From 1776 by David McCulough. Page 293.
In the campaign in the South that set the stage for the last major battle, at Yorktown, Virginia, Nathanael Greene would prove the most brilliant American field commander of the war. Washington felt that if anything were to happen to him—were Washington to be captured or killed—Greene should become the commander-in-chief.
Of all the general officers who had taken part in the Siege of Boston, only two were still serving at the time of the British surrender at Yorktown, Washington and Greene. Henry Knox, who had become a brigadier general after the Battle of Trenton, and who fought in every battle in which Washington took part, was also present at Yorktown. Greene and Knox, the two young untried New Englanders Washington had singled out at the beginning as the best of the “raw material” he had to work with, had both shown true greatness and stayed in the fight to the finish.
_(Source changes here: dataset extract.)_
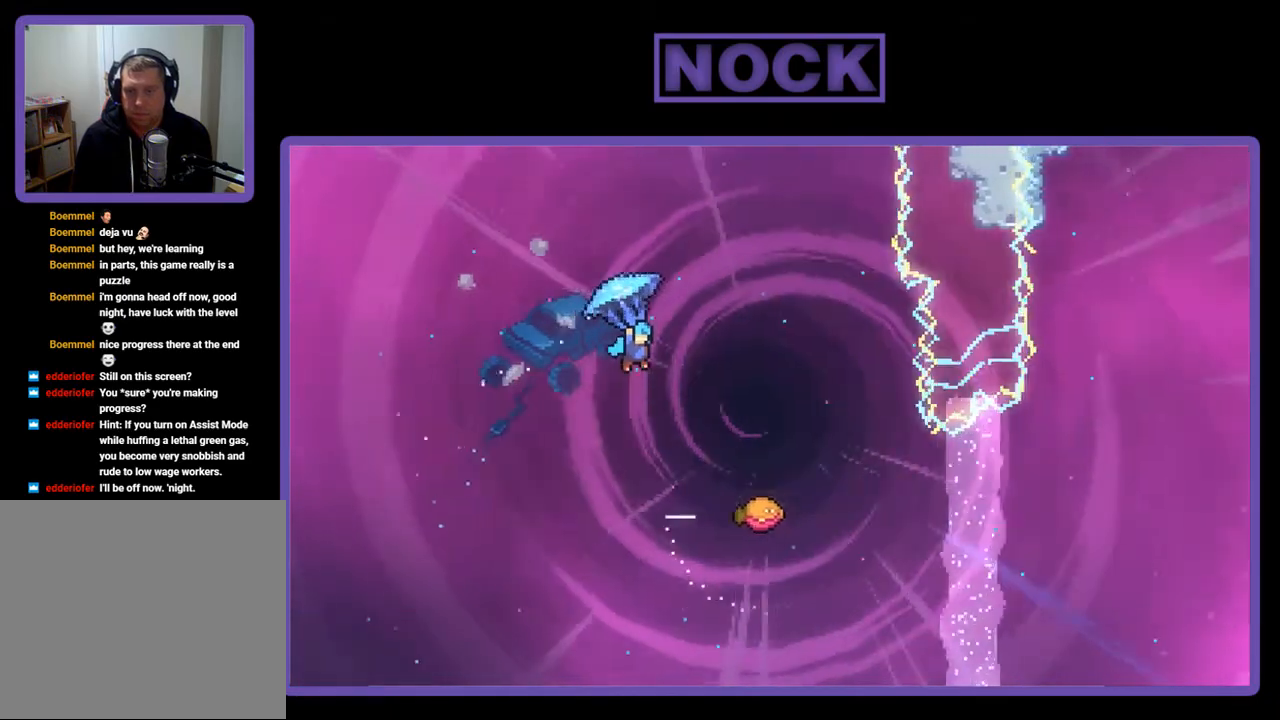
{"buttons": ["R2", "DPAD_RIGHT"], "right_stick": "center", "events": [[233, "DPAD_UP", "up"]]}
Financial support from France and the Netherlands, and military support from the French army and navy, would play a large part in the outcome. But in the last analysis it was Washington and the army that won the war for American independence. The fate of the war and the revolution rested on the army. The Continental Army—not the Hudson River or the possession of New York or Philadelphia—was the key to victory. And it was Washington who held the army together and gave it “spirit” through the most desperate of times.
He was not a brilliant strategist or tactician, not a gifted orator, not an intellectual. At several crucial moments he had shown marked indecisiveness. He had made serious mistakes in judgment. But experience had been his great teacher from boyhood, and in this his greatest test, he learned steadily from experience. Above all, Washington never forgot what was at stake and he never gave up.